### SELECTED PASSAGE

Using social as an influencer in retail has become an arena for creative innovation. Through various channels, fashion brands have gradually opened their exclusive doors to the consumer. A great example is Burberry, who recently initiated a “fashion first” by premiering its Spring/Summer ‘16 range through a behind-the-scenes photo shoot live on Snapchat. This follows from its Periscope premiere of the “London in Los Angeles” fashion show, which gave its followers unlimited access to all areas of the prestigious Griffith Observatory in Los Angeles, from back stage to the enviable front row. As a result of widening its social media participation, Burberry also experienced the largest audience growth on Instagram of any brand at London Fashion Week earlier this year, with nearly 74,000 new followers thanks to the event.
This was an eye-opening experience for customers and a bold move for the retailer, but could the idea of collaboration on social media be taken further upstream towards the source?
If a retailer wants to provide its customer with an experience that is tailored to their requirements in terms of choice, service and price then surely it makes sense to involve them in the process that actually brings the products into the store, website or catalogue. Should the retailer start involving the customer before the customer journey has, in the traditional sense, begun?
If a retailer were to explore the opportunity to collaborate with the consumer pre-production, using social media could be instrumental to the process. It’s an active, convenient, real-time channel to facilitate live feedback.
Nearly 75% of shoppers prefer using online media to discover new fashion trends. Imagine opening up a forthcoming season’s “look-book” to your customers and sharing the inspirations behind the designers’ and buyers’ thinking. With 73% of consumers saying that they actively engage with brands by commenting on posts, liking links and posting questions, consider the scale of indicative feedback you could receive, through something as simple as an A/B test on Instagram, or a Twitter poll. This type of invaluable feedback, carried out at very low cost, from a very real audience, could be critical when deciding which concepts to advance to production.

### DATA FOR ANALYSIS

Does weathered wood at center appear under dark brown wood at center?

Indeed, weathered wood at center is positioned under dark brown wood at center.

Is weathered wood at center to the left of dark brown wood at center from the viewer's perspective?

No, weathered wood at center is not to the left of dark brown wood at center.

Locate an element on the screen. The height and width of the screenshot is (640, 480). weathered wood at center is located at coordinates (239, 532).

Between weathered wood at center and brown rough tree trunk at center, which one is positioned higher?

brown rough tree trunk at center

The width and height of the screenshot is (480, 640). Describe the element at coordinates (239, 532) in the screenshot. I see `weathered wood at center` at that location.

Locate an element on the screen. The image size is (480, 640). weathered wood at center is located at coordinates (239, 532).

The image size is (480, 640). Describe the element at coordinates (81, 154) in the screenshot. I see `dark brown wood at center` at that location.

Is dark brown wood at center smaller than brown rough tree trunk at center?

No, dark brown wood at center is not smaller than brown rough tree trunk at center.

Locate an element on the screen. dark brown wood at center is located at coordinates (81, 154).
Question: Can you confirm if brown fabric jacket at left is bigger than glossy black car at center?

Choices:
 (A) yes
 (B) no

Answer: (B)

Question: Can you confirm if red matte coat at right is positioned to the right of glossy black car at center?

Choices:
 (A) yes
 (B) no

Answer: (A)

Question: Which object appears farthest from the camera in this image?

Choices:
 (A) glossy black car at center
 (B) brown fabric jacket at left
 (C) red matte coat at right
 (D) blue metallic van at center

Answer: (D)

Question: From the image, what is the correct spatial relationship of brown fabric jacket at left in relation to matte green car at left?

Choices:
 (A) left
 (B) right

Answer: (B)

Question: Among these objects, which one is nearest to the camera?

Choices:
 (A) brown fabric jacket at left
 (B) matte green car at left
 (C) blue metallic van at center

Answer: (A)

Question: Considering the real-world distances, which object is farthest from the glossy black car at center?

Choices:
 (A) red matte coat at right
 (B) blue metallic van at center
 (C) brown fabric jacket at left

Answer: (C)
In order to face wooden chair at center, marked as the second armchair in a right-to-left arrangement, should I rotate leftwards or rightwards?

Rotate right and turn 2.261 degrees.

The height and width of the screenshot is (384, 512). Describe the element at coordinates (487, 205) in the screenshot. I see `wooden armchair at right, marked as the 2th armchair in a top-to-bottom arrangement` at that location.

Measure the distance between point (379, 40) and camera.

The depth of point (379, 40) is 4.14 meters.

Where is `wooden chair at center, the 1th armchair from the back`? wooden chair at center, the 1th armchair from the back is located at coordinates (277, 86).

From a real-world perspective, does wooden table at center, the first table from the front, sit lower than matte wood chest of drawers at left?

### TASK INSTRUCTIONS
Please pick up the passage above on fashion retailers using social media to involve customers, and continue it from its final sentence about low-cost feedback guiding which concepts go to production.

### RESULT
The same principle could be applied when considering price points. Are your target retail prices too high? (Or too low, for that matter?) Are there subtle regional differentiations in the amount consumers are willing to pay for an item?
Of course, in this hypothetical foray, we’ve neglected to mention a key element required on the retailer’s part: trust. Giving the consumer the power to see the previously unseen, and risk “leaking” next season’s trends to competition, as well as price points, is an obvious flaw. But, when consumers have entrusted retailers with their own data, from payments to preferences, is it not fair that the loyal brand advocate receives something more exclusive, and more personalised in return?
The idea of customer and retailer collaboration isn’t new; focus groups have been around for years. But today’s “always on” world facilitates touchpoints where retailers and customers can participate in the collaborative conversation in multiple ways, on any device, at any time of the day or night, anywhere in the world.
The sharing of ideas and opinions between the seller and the buyer means that both have a more insightful experience. A revolutionary customer experience, better customer satisfaction and increased customer loyalty of course mean greater profits for the retailer.